Australians spent $3,357, Canadians $3,895, Germans $3,588, the Netherlands $3,837, and Britons spent $2,992 per capita on health in 2007. New Zealand spent the least at $2,454.
And yet Americans get less for their money, said the Commonwealth Fund's Cathy Schoen.
"We rank last on safety and do poorly on several dimensions of quality," Schoen told reporters. "We do particularly poorly on going without care because of cost. And we also do surprisingly poorly on access to primary care and after-hours care."
The report looks at five measures of healthcare -- quality, efficiency, access to care, equity, and the ability to lead long, healthy, productive lives.
"On measures of quality the United States ranked 6th out of seven countries," the group said in a statement.
U.S. patients with chronic conditions were the most likely to say they got the wrong drug or had to wait to learn of abnormal test results.
Overall Britain, whose nationalized healthcare system was widely derided by opponents of U.S. healthcare reform, ranks second, the Commonwealth team found.
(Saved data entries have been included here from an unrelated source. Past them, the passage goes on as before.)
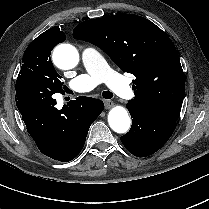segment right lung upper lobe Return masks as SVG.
Returning <instances> with one entry per match:
<instances>
[{
    "label": "right lung upper lobe",
    "instance_id": "cb5924a9",
    "mask_svg": "<svg viewBox=\"0 0 209 209\" xmlns=\"http://www.w3.org/2000/svg\"><path fill=\"white\" fill-rule=\"evenodd\" d=\"M46 35L51 36L55 40L56 45L58 43L65 41V34L60 31L58 26H54V27L48 29L47 31L42 33L40 36H46Z\"/></svg>",
    "mask_w": 209,
    "mask_h": 209
}]
</instances>
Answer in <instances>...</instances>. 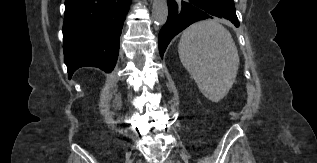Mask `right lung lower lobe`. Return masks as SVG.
<instances>
[{
    "label": "right lung lower lobe",
    "instance_id": "1",
    "mask_svg": "<svg viewBox=\"0 0 317 163\" xmlns=\"http://www.w3.org/2000/svg\"><path fill=\"white\" fill-rule=\"evenodd\" d=\"M131 0H65L64 62L69 79L80 67L111 72Z\"/></svg>",
    "mask_w": 317,
    "mask_h": 163
}]
</instances>
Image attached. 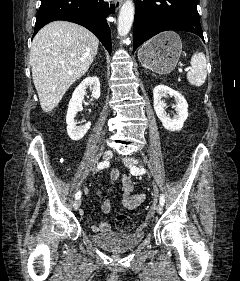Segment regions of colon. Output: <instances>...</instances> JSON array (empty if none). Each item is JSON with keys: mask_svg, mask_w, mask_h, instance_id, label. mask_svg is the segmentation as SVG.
<instances>
[{"mask_svg": "<svg viewBox=\"0 0 240 281\" xmlns=\"http://www.w3.org/2000/svg\"><path fill=\"white\" fill-rule=\"evenodd\" d=\"M116 227L124 232L131 231L133 229V222L129 216L124 213H117L115 216Z\"/></svg>", "mask_w": 240, "mask_h": 281, "instance_id": "5ec220e1", "label": "colon"}]
</instances>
The Netherlands ranked first.
"The findings demonstrate the need to quickly implement provisions in the new health reform law and stimulus legislation that focus on strengthening primary care, realigning incentives to reward higher quality and greater value, investing in preventive care, and expanding the use of health information technology," the report reads.
Critics of reports that show Europeans or Australians are healthier than Americans point to the U.S. lifestyle as a bigger factor than healthcare. Americans have higher rates of obesity than other developed countries, for instance.
"On the other hand, the other countries have higher rates of smoking," Davis countered. And Germany, for instance, has a much older population more prone to chronic disease.
Every other system covers all its citizens, the report noted and said the U.S. system, which leaves 46 million Americans or 15% of the population without health insurance, is the most unfair.
"The lower the performance score for equity, the lower the performance on other measures. This suggests that, when a country fails to meet the needs of the most vulnerable, it also fails to meet the needs of the average citizen," the report reads.